Que représente la Homeless World Cup pour les participants ?

Il y a de tout. Il y en a pour qui c’est juste un bon moment, une belle aventure. Il y en a d’autres qui vont travailler sur leur image, reprendre confiance en eux. On a d’autres exemples plus concrets. L’entraîneur de l’équipe de France est un ancien joueur de 2010 qui, par le biais de la Homeless, a pu passer son brevet d’Etat d’entraîneur. Sur l’équipe féminine, pareil, c’est une joueuse de 2011. Tous nos entraîneurs sont issus d’une équipe. Mais l’image, c’est la base. Chacun se sert de l’aventure comme il le peut, pour aller de l’avant. Ça arrive qu’elle soit trop dure, trop violente. On les contraint pas mal, parce qu’on est dans un cadre sportif, même si on est dans l’insertion. Il leur faut un certificat médical, faire des efforts : ne pas fumer au bord du terrain, éviter de boire… Ils signent une charte et il faut qu’ils y adhèrent. S’ils ne le font pas, qu’ils tirent l’équipe vers le bas, ça veut dire qu’ils ne sont pas prêts à avancer dans leur parcours. On est cadrants sans être cassants. On a des personnes qui peuvent être dans des profils addictifs, l’idée n’est pas de faire un sevrage sauvage pendant la Coupe du Monde, mais qu’ils soient dans la capacité d’accepter de boire et fumer différemment, voire se droguer différemment. On est au-delà de l’idée de gagner les matchs, on est dans l’idée de travailler sur soi et avancer, après tant mieux si on gagne les matchs.

Quel est le budget d’un tel projet ?

Les déplacements nous coûtent le plus cher. Tout au long de l’année, on fait des regroupements sportifs.

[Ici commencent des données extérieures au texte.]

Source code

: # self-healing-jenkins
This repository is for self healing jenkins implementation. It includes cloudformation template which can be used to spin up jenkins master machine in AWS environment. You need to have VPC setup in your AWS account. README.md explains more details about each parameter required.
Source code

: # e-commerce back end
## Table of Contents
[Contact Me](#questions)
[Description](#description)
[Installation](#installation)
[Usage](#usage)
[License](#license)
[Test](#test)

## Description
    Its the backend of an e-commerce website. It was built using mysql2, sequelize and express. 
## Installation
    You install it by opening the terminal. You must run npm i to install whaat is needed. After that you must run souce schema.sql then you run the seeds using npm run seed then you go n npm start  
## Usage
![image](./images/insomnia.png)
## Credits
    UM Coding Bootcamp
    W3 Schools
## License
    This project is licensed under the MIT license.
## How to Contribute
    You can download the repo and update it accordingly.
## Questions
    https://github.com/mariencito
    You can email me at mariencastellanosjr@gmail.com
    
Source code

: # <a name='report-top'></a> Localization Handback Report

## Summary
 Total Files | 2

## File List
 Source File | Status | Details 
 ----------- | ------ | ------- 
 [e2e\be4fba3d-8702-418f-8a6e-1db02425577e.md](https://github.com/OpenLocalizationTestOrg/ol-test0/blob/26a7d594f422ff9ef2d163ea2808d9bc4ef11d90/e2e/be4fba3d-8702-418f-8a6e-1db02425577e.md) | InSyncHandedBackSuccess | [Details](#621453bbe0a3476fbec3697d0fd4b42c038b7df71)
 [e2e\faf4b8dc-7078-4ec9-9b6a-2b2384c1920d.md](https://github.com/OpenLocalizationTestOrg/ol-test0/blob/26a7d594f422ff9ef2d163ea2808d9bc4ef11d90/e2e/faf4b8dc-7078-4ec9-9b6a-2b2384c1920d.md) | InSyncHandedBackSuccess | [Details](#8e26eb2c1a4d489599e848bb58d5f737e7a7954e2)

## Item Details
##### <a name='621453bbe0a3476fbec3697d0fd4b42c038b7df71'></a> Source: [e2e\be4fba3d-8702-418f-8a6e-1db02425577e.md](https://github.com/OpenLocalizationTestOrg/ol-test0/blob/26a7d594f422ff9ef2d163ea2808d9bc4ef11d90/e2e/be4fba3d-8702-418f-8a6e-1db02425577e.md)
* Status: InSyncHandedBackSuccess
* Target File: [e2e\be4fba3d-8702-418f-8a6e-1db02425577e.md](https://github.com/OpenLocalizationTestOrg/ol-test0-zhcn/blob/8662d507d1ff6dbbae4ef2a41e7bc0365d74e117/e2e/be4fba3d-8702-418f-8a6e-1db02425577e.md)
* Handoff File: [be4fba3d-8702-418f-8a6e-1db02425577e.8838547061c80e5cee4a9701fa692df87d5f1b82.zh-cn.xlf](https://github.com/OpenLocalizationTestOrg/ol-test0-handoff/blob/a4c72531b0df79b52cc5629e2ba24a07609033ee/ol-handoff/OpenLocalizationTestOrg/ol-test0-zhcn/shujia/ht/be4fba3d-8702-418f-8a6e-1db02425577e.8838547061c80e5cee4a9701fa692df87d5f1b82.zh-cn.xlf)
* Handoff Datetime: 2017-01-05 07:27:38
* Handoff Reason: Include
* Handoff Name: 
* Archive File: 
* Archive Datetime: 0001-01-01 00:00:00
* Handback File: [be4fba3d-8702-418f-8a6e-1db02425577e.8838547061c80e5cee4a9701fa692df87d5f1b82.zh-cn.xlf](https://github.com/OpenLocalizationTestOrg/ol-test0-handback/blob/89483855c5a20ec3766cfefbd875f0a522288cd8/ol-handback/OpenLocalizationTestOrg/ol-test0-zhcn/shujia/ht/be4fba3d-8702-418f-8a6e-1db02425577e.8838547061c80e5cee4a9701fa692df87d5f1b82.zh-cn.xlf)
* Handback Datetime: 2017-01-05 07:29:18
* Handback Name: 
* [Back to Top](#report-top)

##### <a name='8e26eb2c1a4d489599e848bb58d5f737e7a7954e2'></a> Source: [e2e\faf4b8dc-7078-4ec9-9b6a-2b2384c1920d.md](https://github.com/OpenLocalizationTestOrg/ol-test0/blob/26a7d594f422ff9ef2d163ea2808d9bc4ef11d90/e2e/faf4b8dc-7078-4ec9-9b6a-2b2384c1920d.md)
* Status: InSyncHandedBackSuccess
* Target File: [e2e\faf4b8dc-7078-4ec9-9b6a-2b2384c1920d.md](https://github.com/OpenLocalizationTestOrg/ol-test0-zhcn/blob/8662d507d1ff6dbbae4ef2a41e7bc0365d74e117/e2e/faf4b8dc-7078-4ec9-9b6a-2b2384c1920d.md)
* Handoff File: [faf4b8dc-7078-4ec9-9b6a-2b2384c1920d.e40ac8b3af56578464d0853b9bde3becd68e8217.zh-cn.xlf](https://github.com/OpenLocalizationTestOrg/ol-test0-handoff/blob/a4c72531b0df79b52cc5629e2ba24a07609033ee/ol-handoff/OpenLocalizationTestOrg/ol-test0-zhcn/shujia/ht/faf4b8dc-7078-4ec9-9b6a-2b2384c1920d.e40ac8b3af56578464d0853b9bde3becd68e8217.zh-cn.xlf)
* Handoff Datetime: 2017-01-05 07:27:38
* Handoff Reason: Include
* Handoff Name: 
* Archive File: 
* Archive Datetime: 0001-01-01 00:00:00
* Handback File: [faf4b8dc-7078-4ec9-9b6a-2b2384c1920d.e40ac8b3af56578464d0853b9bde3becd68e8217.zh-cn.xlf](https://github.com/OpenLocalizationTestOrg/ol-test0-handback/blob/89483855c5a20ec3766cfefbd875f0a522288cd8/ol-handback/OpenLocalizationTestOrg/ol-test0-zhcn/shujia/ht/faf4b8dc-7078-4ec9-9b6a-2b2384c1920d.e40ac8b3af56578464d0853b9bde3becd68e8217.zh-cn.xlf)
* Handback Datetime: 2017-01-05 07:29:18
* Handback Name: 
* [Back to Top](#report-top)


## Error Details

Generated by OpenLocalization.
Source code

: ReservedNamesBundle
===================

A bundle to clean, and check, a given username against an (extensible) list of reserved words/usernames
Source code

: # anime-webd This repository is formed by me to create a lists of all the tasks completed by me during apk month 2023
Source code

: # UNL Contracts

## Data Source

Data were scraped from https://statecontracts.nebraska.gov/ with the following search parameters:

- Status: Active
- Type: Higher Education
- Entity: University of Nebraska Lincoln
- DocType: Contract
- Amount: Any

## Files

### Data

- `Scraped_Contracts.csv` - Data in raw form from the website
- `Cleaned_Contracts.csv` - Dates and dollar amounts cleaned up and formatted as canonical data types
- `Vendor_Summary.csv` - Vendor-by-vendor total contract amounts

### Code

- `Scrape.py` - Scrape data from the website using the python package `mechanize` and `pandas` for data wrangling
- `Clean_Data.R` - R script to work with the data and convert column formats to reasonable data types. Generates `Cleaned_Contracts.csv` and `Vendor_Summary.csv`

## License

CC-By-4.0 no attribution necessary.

Cette année pour les filles, à Toulouse, à Montpellier, et à Lille avant le départ. Trois regroupements aussi pour les garçons. À chaque fois, tout est pris en charge par le collectif. Après, il faut aller jusqu’à Amsterdam. Sur place, tout est pris en charge par l’organisation de la Homeless World Cup pour les garçons. Pour les filles, on est sur les matchs amicaux car il y a une liste d’attente. Mais on doit jouer ces matchs si on veut un jour être en haut de la liste et participer à la compétition ! Donc les filles chiffrent à hauteur de 1 000 euros chacune, sur place. Ca nous fait entre 40 000 et 45 000 euros pour les deux équipes sur le projet Amsterdam. Aujourd’hui on a 30 000 euros. La Fondation Abbé-Pierre nous finance pour 15 000 euros, le Crédit Agricole pour 15 000 autres, plus Nike pour l’équipement.
L’AS Monaco nous avait permis d’aller en Pologne. Grands seigneurs.

Comment espérez-vous boucler le budget ?

On a sollicité pas mal de mécénats, pour beaucoup de réponses négatives. La FFF nous a reçu par téléphone pour nous dire qu’on aurait rien, non plus de parrainage par un joueur de l’équipe de France, actuelle ou passée, parce qu’ils sont trop sollicités. On a eu Emmanuel Petit, qui a été hyper présent, mais ça tourne et aujourd’hui il n’y a personne. On voit avec la SNCF si on peut faire quelque chose pour nos joueurs de moins de 25 ans… Mais là ça se rapproche vraiment. Une année, l’AS Monaco nous avait financé suite à un article de presse. Sans eux, on ne partait plus. C’était pour la Pologne en 2013. Ils nous ont versé 15 000 euros, grands seigneurs, parce qu’ils nous ont appelé après avoir vu l’article, et ils nous ont versé l’argent sans aucune demande en retour, compte-rendu, rien. C’est normal hein, d’envoyer son rapport d’activité ! Mais c’était entendu avec eux que c’était pour cette année-là et qu’ils ne pourraient pas continuer après.

Quel est l’agenda d’ici à la Homeless World Cup ?

Aujourd’hui tout est calé, les filles sont prêtes, il y a le dernier regroupement masculin à Petit Quevilly, puis du 9 au 12 on fait un dernier regroupement commun à Lile avant de partir à Amsterdam. On y sera du 12 au 19 septembre. On partira coûte que coûte, quitte à se mettre en danger financièrement. On a la chance d’être portée par notre structure au niveau des comptes : notre comptable peut nous ouvrir une ligne, au risque de se mettre dans le rouge de leur côté. Evidemment, si ça ne passe pas de notre côté, ils ne nous soutiendront plus, c’est logique. Et ce sera l’existence même projet qui sera en danger.